--- Dados para análise ---
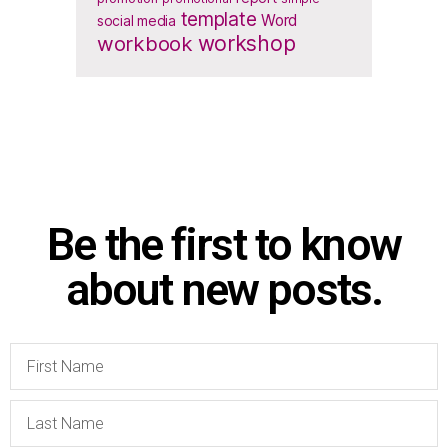
template
Word
social media
workbook
workshop
Be the first to know
about new posts.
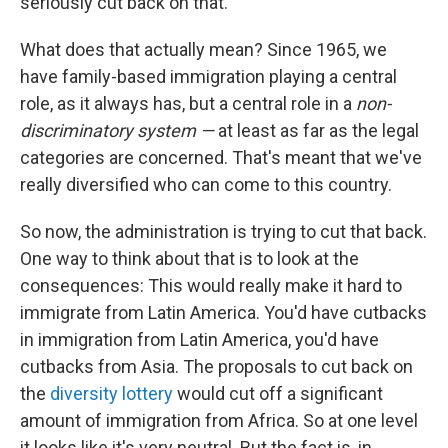
seriously cut back on that.
What does that actually mean? Since 1965, we
have family-based immigration playing a central
role, as it always has, but a central role in a
non-
discriminatory system —
at least as far as the legal
categories are concerned. That's meant that we've
really diversified who can come to this country.
So now, the administration is trying to cut that back.
One way to think about that is to look at the
consequences: This would really make it hard to
immigrate from Latin America. You'd have cutbacks
in immigration from Latin America, you'd have
cutbacks from Asia. The proposals to cut back on
the
diversity lottery
would cut off a significant
amount of immigration from Africa. So at one level
it looks like it's very neutral. But the fact is, in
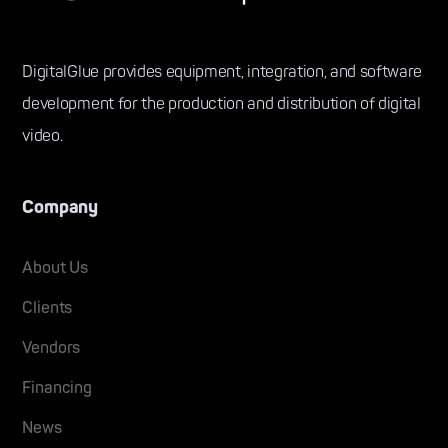
DigitalGlue provides equipment, integration, and software
development for the production and distribution of digital
video.
Company
About Us
Clients
Vendors
Financing
News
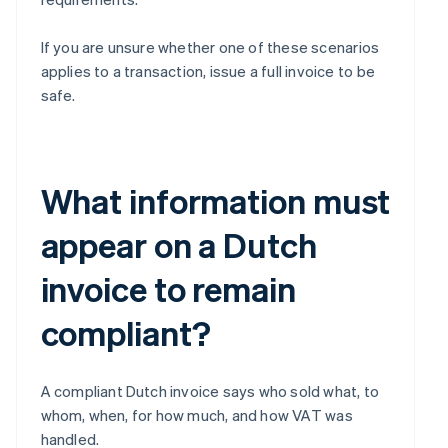
If you are unsure whether one of these scenarios
applies to a transaction, issue a full invoice to be
safe.
What information must
appear on a Dutch
invoice to remain
compliant?
A compliant Dutch invoice says who sold what, to
whom, when, for how much, and how VAT was
handled.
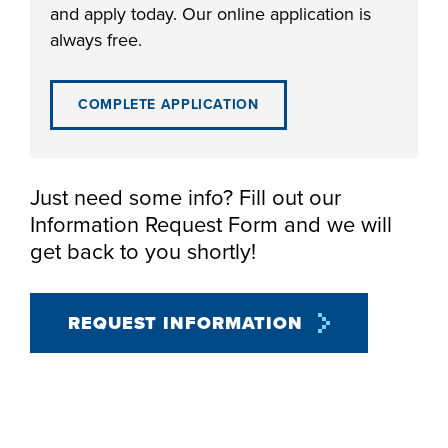
and apply today. Our online application is
always free.
COMPLETE APPLICATION
LIFE ON CAMPUS
Just need some info? Fill out our
Information Request Form and we will
get back to you shortly!
REQUEST INFORMATION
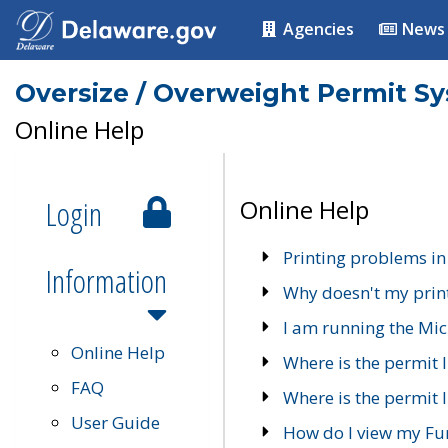
Agencies
News
Oversize / Overweight Permit S
Online Help
Login
Online Help
Printing problems in
Information
Why doesn't my prin
I am running the Mic
Online Help
Where is the permit 
FAQ
Where is the permit I
User Guide
How do I view my Fu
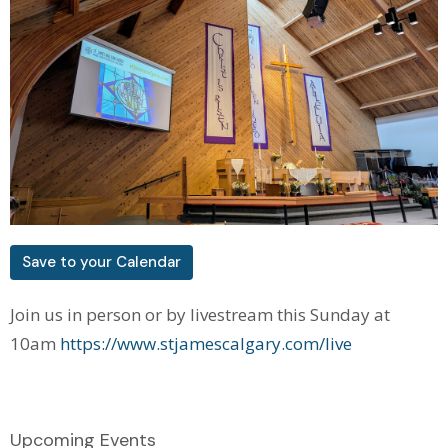
Save to your Calendar
Join us in person or by livestream this Sunday at
10am
https://www.stjamescalgary.com/live
Upcoming Events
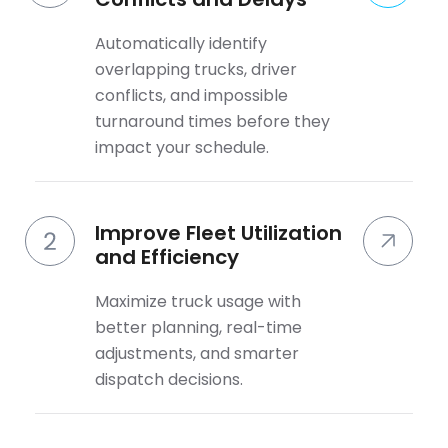
Automatically identify
overlapping trucks, driver
conflicts, and impossible
turnaround times before they
impact your schedule.
Improve Fleet Utilization
and Efficiency
Maximize truck usage with
better planning, real-time
adjustments, and smarter
dispatch decisions.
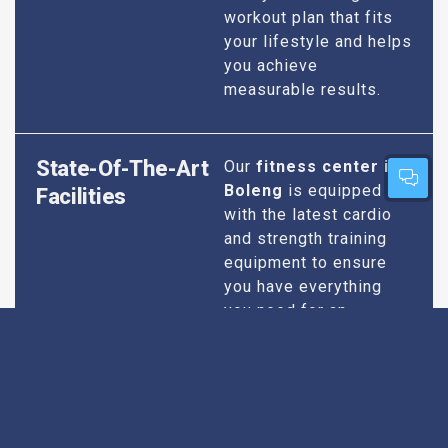
workout plan that fits
your lifestyle and helps
you achieve
measurable results.
State-Of-The-Art
Our
fitness center in
Boleng
is equipped
Facilities
with the latest cardio
and strength training
equipment to ensure
you have everything
you need for an
effective workout. We
maintain our facilities
to the highest
standards of
cleanliness and safety,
---
Exercício
Atualize os registros substituindo "Online Help" por "Help Center" em todas as ocorrências e mantendo o restante sem alterações. Deixe as imagens fora da resposta.

Tarefa concluída
template
Word
social media
workbook
workshop
Be the first to know
about new posts.
seriously cut back on that.
What does that actually mean? Since 1965, we
have family-based immigration playing a central
role, as it always has, but a central role in a
non-
discriminatory system —
at least as far as the legal
categories are concerned. That's meant that we've
really diversified who can come to this country.
So now, the administration is trying to cut that back.
One way to think about that is to look at the
consequences: This would really make it hard to
immigrate from Latin America. You'd have cutbacks
in immigration from Latin America, you'd have
cutbacks from Asia. The proposals to cut back on
the
diversity lottery
would cut off a significant
amount of immigration from Africa. So at one level
it looks like it's very neutral. But the fact is, in
DigitalGlue provides equipment, integration, and software
development for the production and distribution of digital
video.
Company
About Us
Clients
Vendors
Financing
News
If you are unsure whether one of these scenarios
applies to a transaction, issue a full invoice to be
safe.
What information must
appear on a Dutch
invoice to remain
compliant?
A compliant Dutch invoice says who sold what, to
whom, when, for how much, and how VAT was
handled.
and apply today. Our online application is
always free.
COMPLETE APPLICATION
LIFE ON CAMPUS
Just need some info? Fill out our
Information Request Form and we will
get back to you shortly!
REQUEST INFORMATION
Agencies
News
Oversize / Overweight Permit S
Help Center
Login
Help Center
Printing problems in
Information
Why doesn't my prin
I am running the Mic
Help Center
Where is the permit 
FAQ
Where is the permit I
User Guide
How do I view my Fu
Save to your Calendar
Join us in person or by livestream this Sunday at
10am
https://www.stjamescalgary.com/live
Upcoming Events
Automatically identify
overlapping trucks, driver
conflicts, and impossible
turnaround times before they
impact your schedule.
Improve Fleet Utilization
and Efficiency
Maximize truck usage with
better planning, real-time
adjustments, and smarter
dispatch decisions.
workout plan that fits
your lifestyle and helps
you achieve
measurable results.
State-Of-The-Art
Our
fitness center in
Boleng
is equipped
Facilities
with the latest cardio
and strength training
equipment to ensure
you have everything
you need for an
effective workout. We
maintain our facilities
to the highest
standards of
cleanliness and safety,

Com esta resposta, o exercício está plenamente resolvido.